CONSIGNE: D'après l'extrait fourni sur l'Afrique du Sud, quel rang le pays occupe-t-il selon l'indice du développement humain ?

EXTRAIT FOURNI:
---------------
Afrique du Sud : le roi est mort. Vive le roi !

C’est la fin de l’histoire pour le président Jacob Zuma qui a enfin démissionné de la présidence de l’Afrique du Sud.  Les jeux étaient faits depuis de la 54e conférence nationale en décembre dernier, lorsque l’ancien chef syndical devenu multimillionnaire, Cyril Ramaphosa, est devenu, contre Zuma et son clan, le nouveau chef de l’ANC.  La saga de Zuma d’autre part, est loin d’être terminée. Des dizaines d’accusations de corruption, qui n’ont pu être judiciarisées alors que Zuma avait l’impunité présidentielle, risquent de rebondir, ce qui pourrait autrement affecter plusieurs hauts responsables de l’ANC.

Un pays riche plein de pauvres

L’Afrique du Sud est, avec le Brésil, le pays le plus inégalitaire au monde. 1 % de la population dispose de 67 % de la richesse nationale. Selon les estimations du gouvernement sud-africain, plus de moitié de la population est en dessous du seuil de la pauvreté. Or 64 % des pauvres sont Africains, contre 1 % des Blancs. D’autre part, près de 40 % des Africains sont sans travail. Entre-temps depuis 1994, les écarts se sont accrus : le salaire des 5 % mieux payés a augmenté de 40 %, pendant que celui des 5 % les plus pauvres a chuté de 17 %. Pourtant l’Afrique du Sud fait partie du club sélect des pays dits « émergents », avec un taux de croissance de près de 3 % depuis le début de la décennie (en baisse depuis 2008), et un PNB de plus de 500 milliards de dollars. La richesse est basée sur les immenses ressources naturelles exportées vers l’Europe et la Chine. Cependant, le contraste est grand lorsqu’on regarde les choses du point de vue de l’indice du développement humain (IDH) : l’Afrique du Sud se classe au 121e rang sur 177 pays.
---------------
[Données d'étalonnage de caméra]
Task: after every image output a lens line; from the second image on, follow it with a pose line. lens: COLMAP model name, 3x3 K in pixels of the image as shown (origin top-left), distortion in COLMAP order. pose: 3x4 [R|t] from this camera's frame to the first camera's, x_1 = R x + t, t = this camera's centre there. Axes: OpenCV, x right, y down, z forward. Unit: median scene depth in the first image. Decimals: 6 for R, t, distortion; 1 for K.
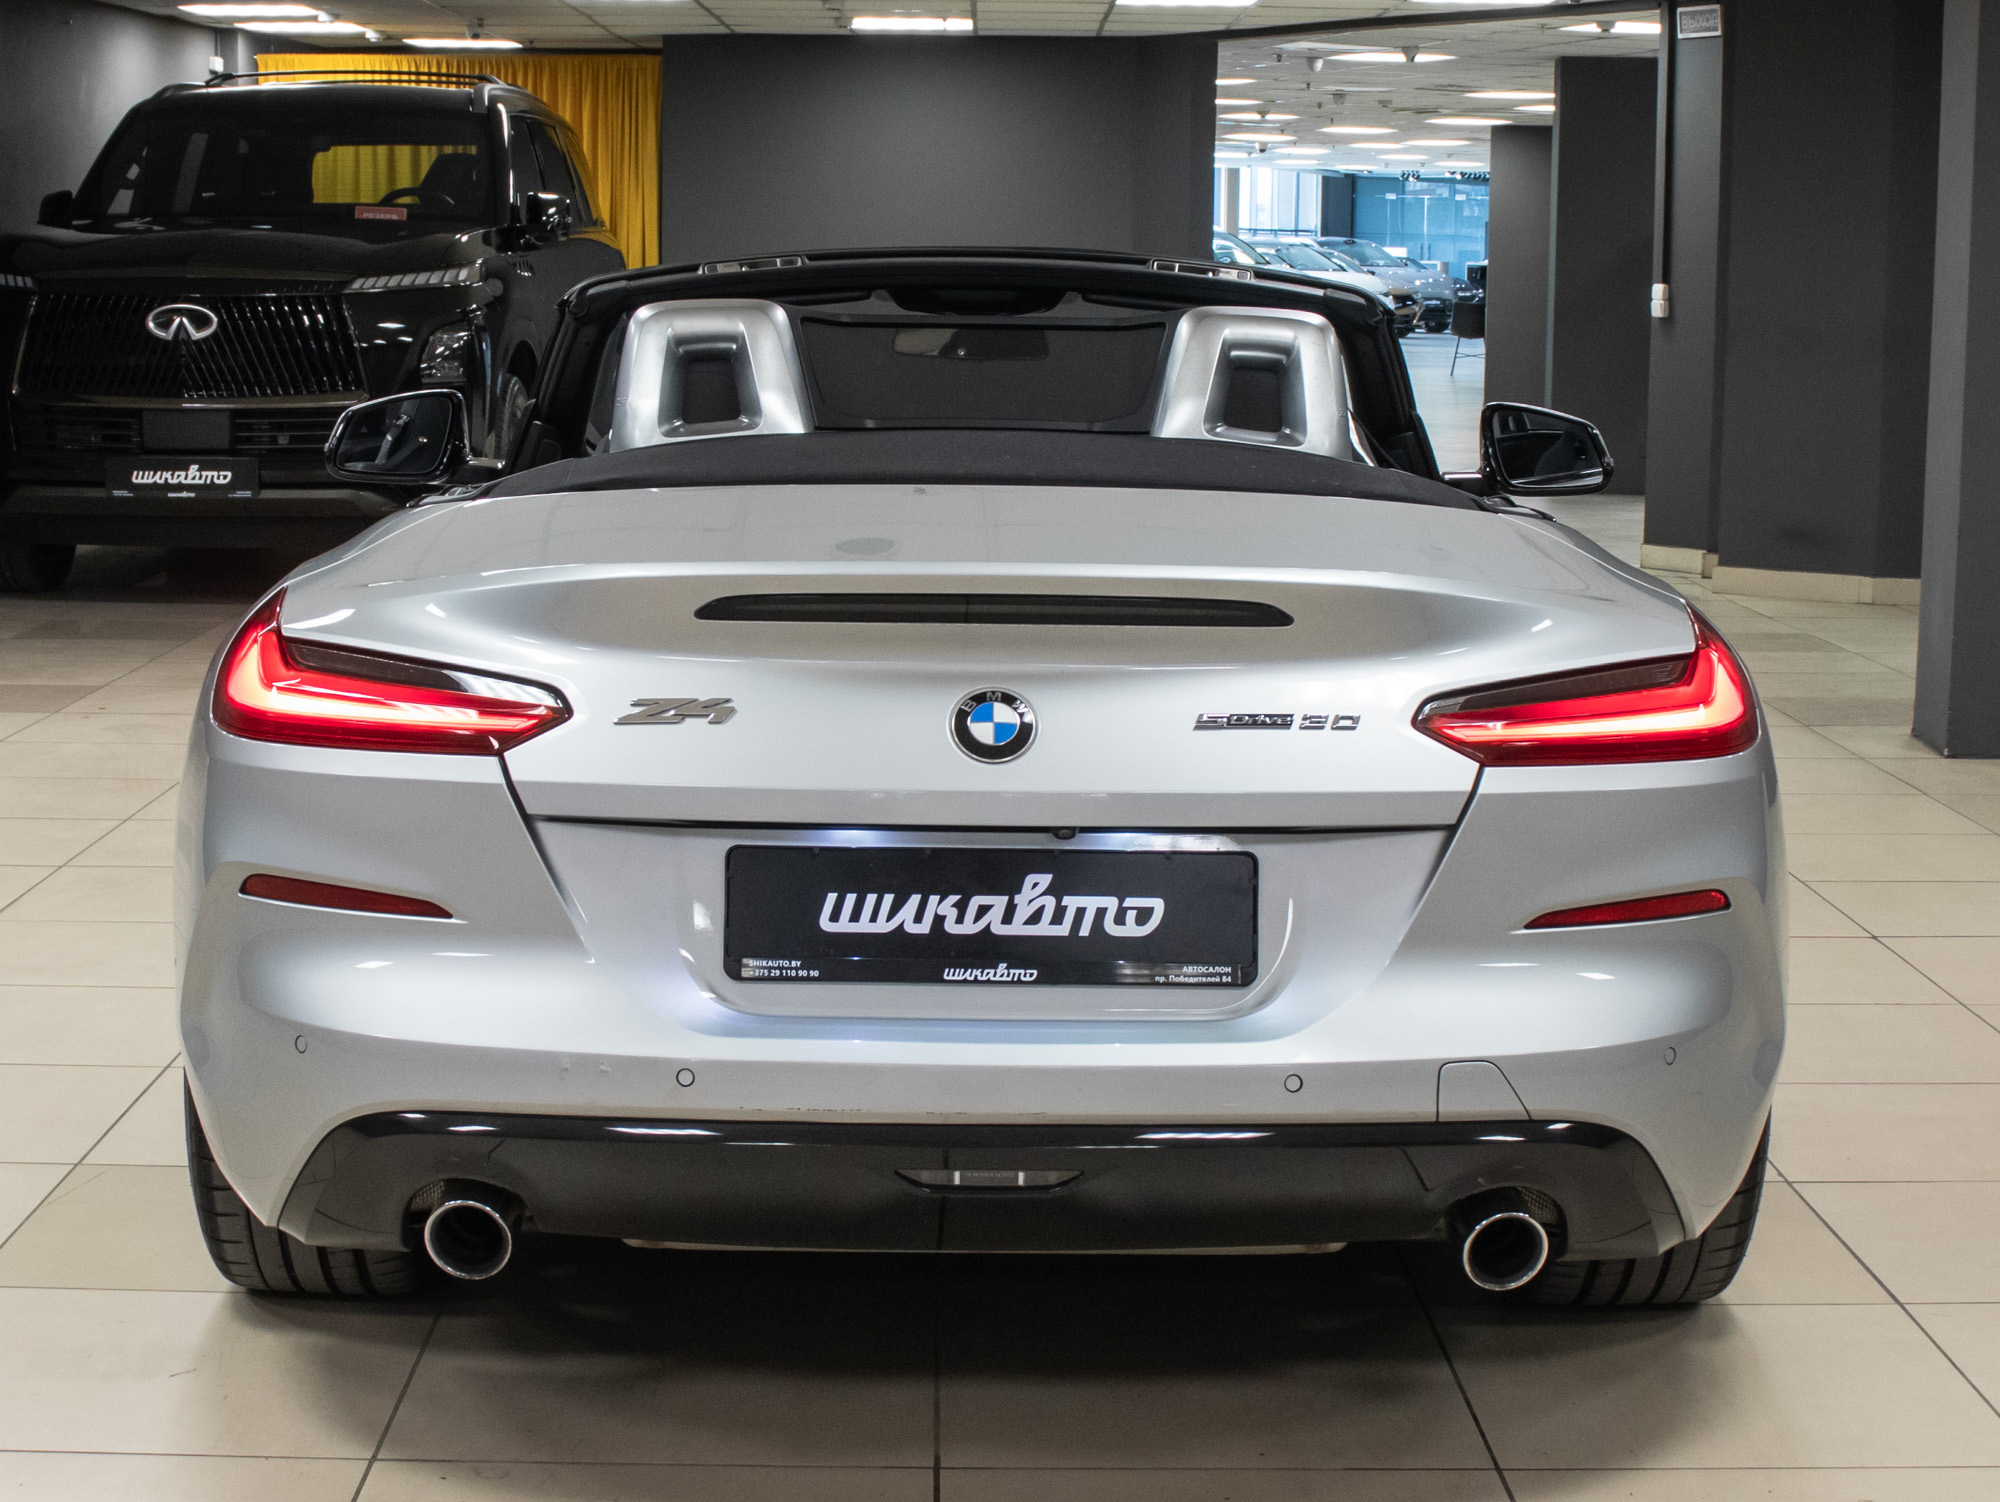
lens RADIAL K [[3584.8, 0, 996.6], [0, 3584.8, 870.3], [0, 0, 1]] dist [-0.199074, 0.291604]
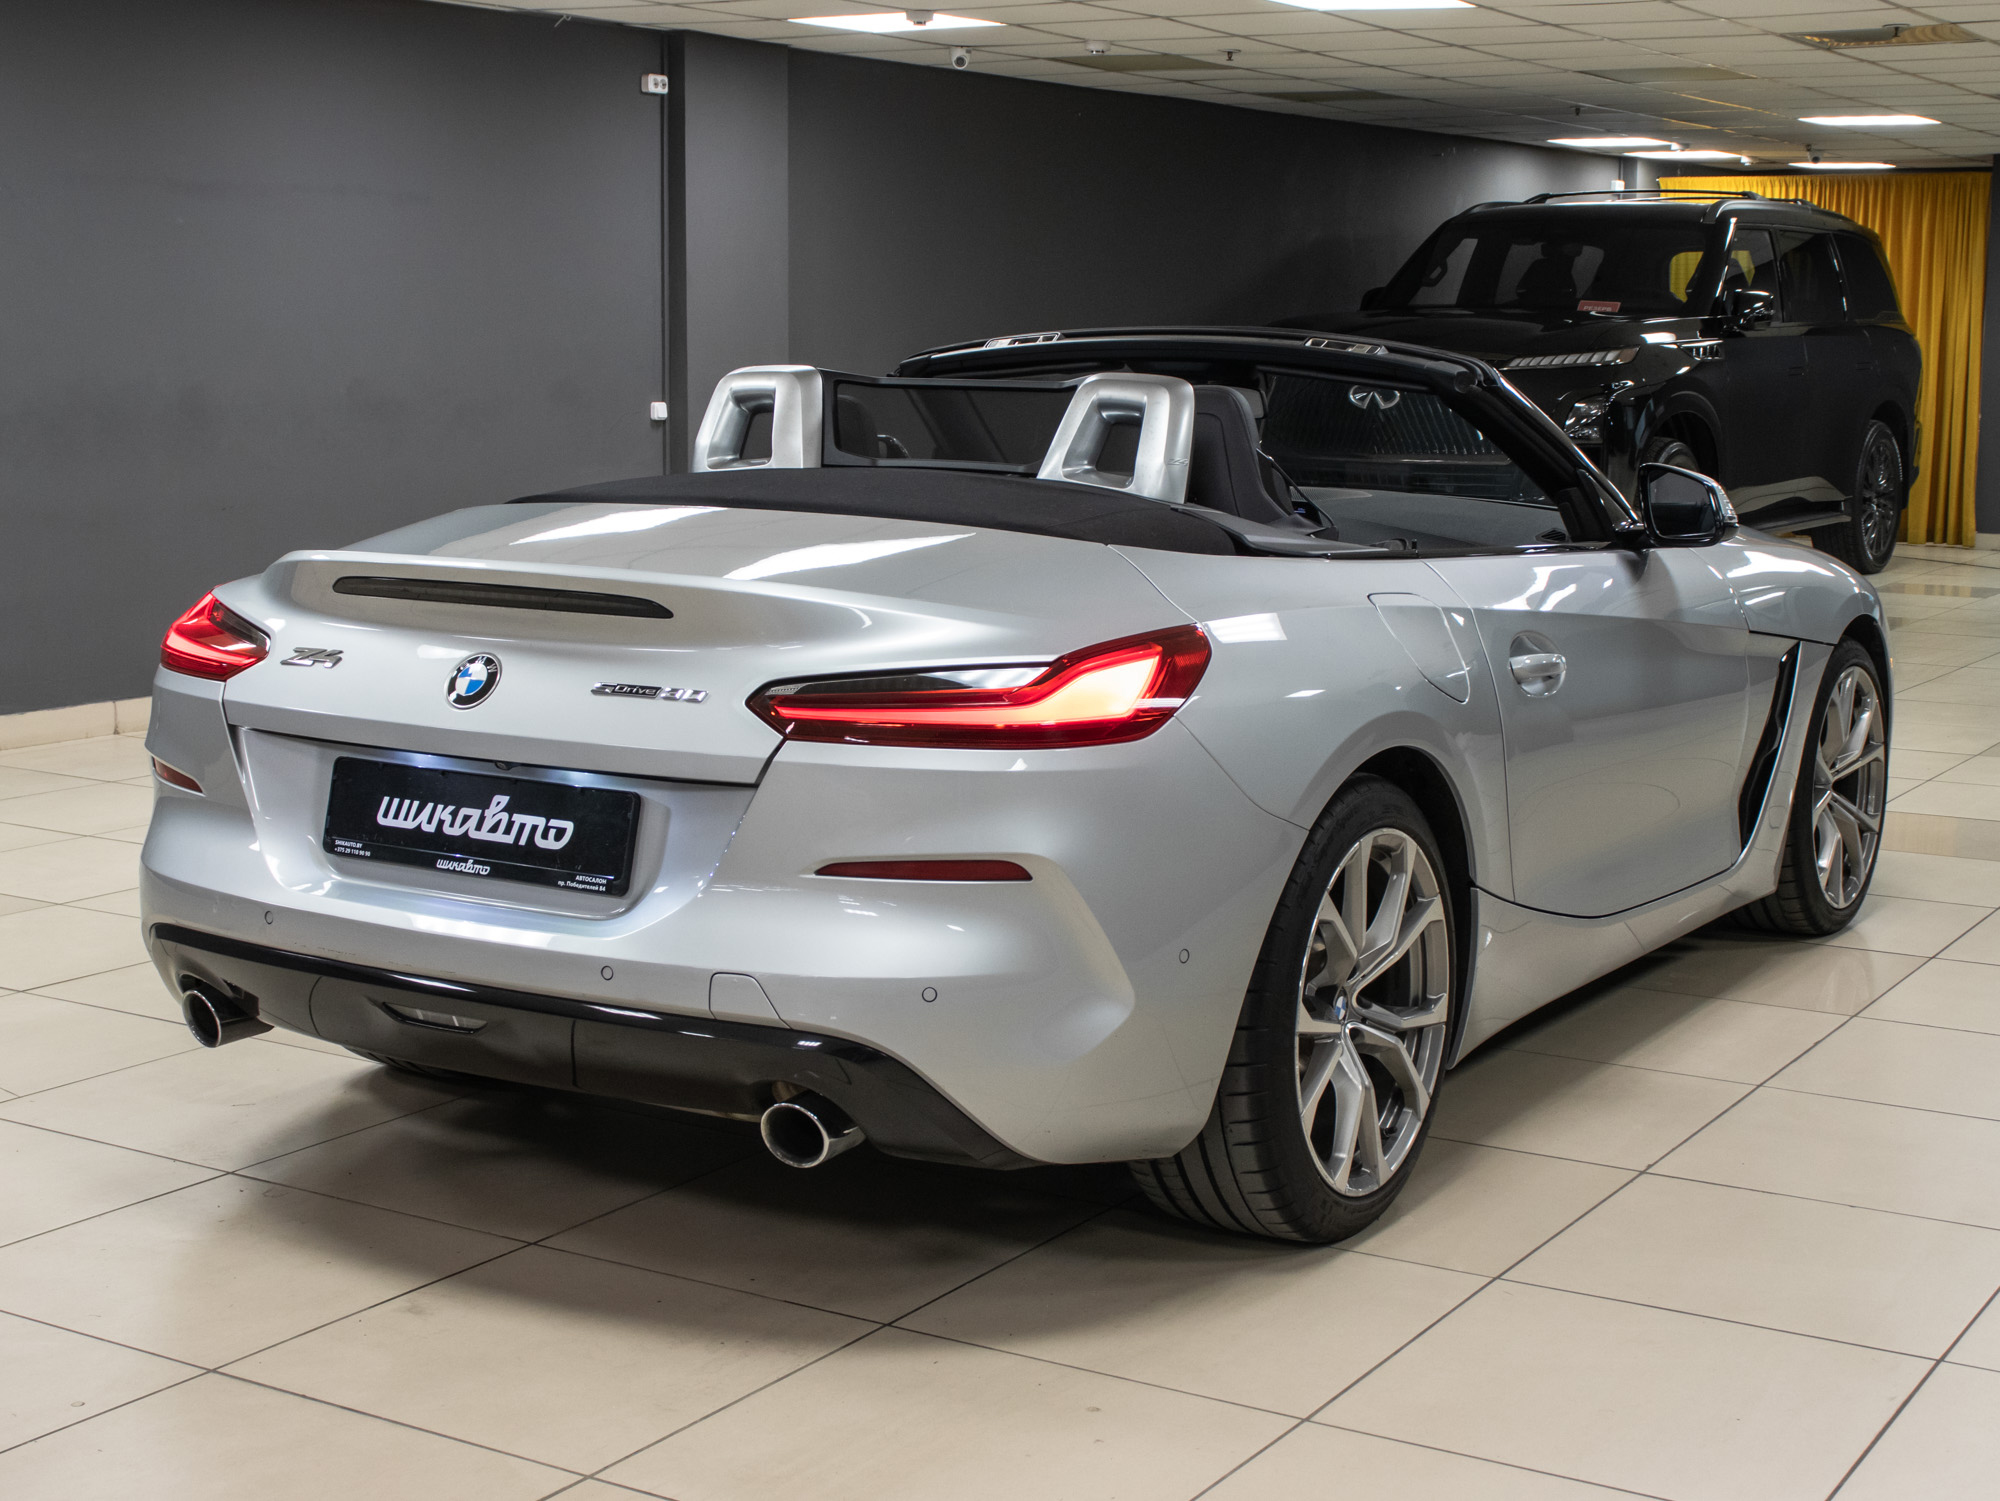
lens RADIAL K [[2855.8, 0, 1000.0], [0, 2855.8, 750.5], [0, 0, 1]] dist [-0.030767, 0.009802]
pose [[0.840052, 0.074762, -0.537330, 0.730942], [-0.091172, 0.995827, -0.003982, -0.028061], [0.534790, 0.052335, 0.843363, 0.205375]]
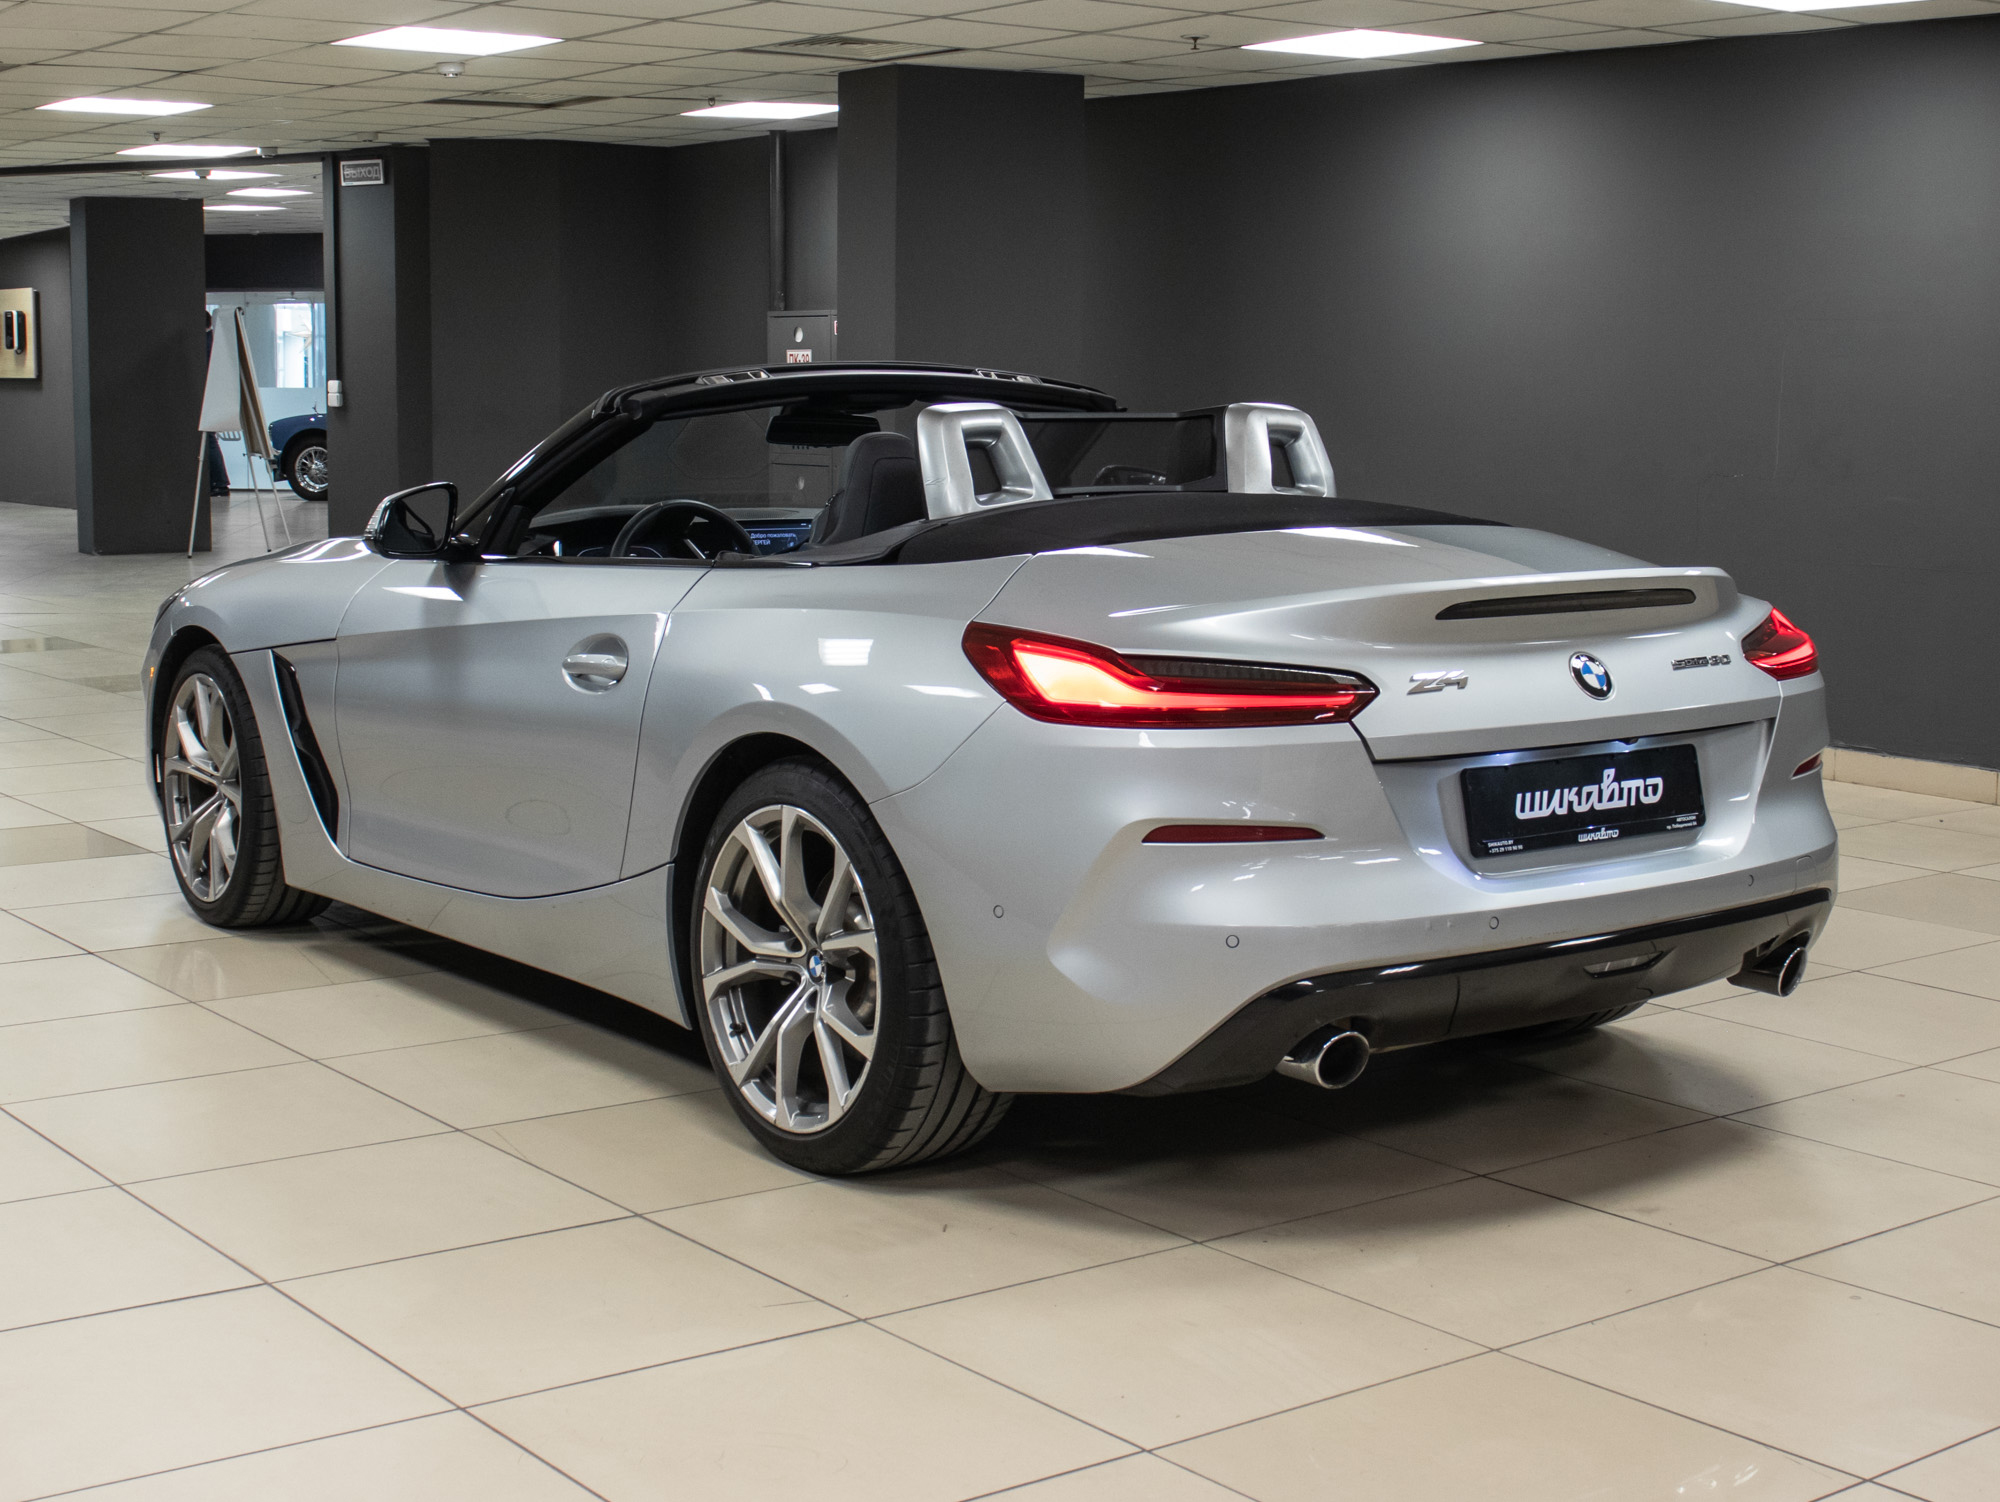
lens RADIAL K [[2893.8, 0, 1000.0], [0, 2893.8, 751.0], [0, 0, 1]] dist [-0.154515, 0.035026]
pose [[0.811186, -0.088119, 0.578111, -0.927860], [0.106098, 0.994352, 0.002693, -0.038359], [-0.575083, 0.059152, 0.815954, 0.125253]]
---------------
ZONE DE RÉPONSE: Le 121e rang sur 177 pays.